Will fanatical conservatives be able to rally to a man they see as a
traitor, while two brands of moderate Democrats continue to tear
their party apart?
The great unknown
The great unknown of 2008, therefore, seems to me to boil down to these five linked conundrums:
First, how radical is Barack Obama? Does he agree with the Clintons that as a matter of historical inevitability "the era of big government is over", and that what Edmund Burke called the "reign of sophisters, calculators and economists" - or in modern jargon the age of corporate public-relations men, think-tank pundits and hedge-fund acrobats - has succeeded? Or will he, and can he, reassert the authority of democratically elected government over corporate and other special interests?

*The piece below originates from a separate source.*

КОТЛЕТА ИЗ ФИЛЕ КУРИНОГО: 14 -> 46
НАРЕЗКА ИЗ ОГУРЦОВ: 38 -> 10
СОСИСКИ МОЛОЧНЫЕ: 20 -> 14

Second, if Obama does want to see a rejuvenation of social democracy (on the lines of Roosevelt's "new deal" and Lyndon Johnson's "great society", adjusted for the 21st century), how boldly will he distinguish himself from Hillary Clinton in this respect? After all, Bill Clinton "triangulated" with the Republicans over welfare reform. Hillary Clinton's healthcare plan failed, not because it was too radical, but because it was not radical enough, so that it could be blown away by the clever but crass Harry and Louise campaign. "They choose", said Harry. "We lose", said Louise.
Third, if Obama does frame the policy issues in this way (though not necessarily in this language), will a majority of Democrats back him?
Fourth, if he does present himself as the candidate of substantial change in bold but at the same time practical terms, can he beat John McCain in November?
In other words - the fifth and biggest condundrum of all - does all the talk of change amount to the serious intention to end to the conservative ascendancy - a moment of realignment? What precise groups of voters, what interests, tendencies or tribes, will shift from voting for Republicans to voting for a relatively unknown and untried Democratic candidate with a distinctly exotic political profile and Hussein as his middle name?
At the moment, my instinct, or what Larry O'Brien called my "gut", tells me that there will be no such realignment in 2008. Voters have been so deeply marinaded in the complacent half-truths of conservative ideology and exceptionalist rhetoric, that they are not yet ready for realignment.
I hope I am wrong.
I fear, amid signs that a real recession may be on the way, that I am right.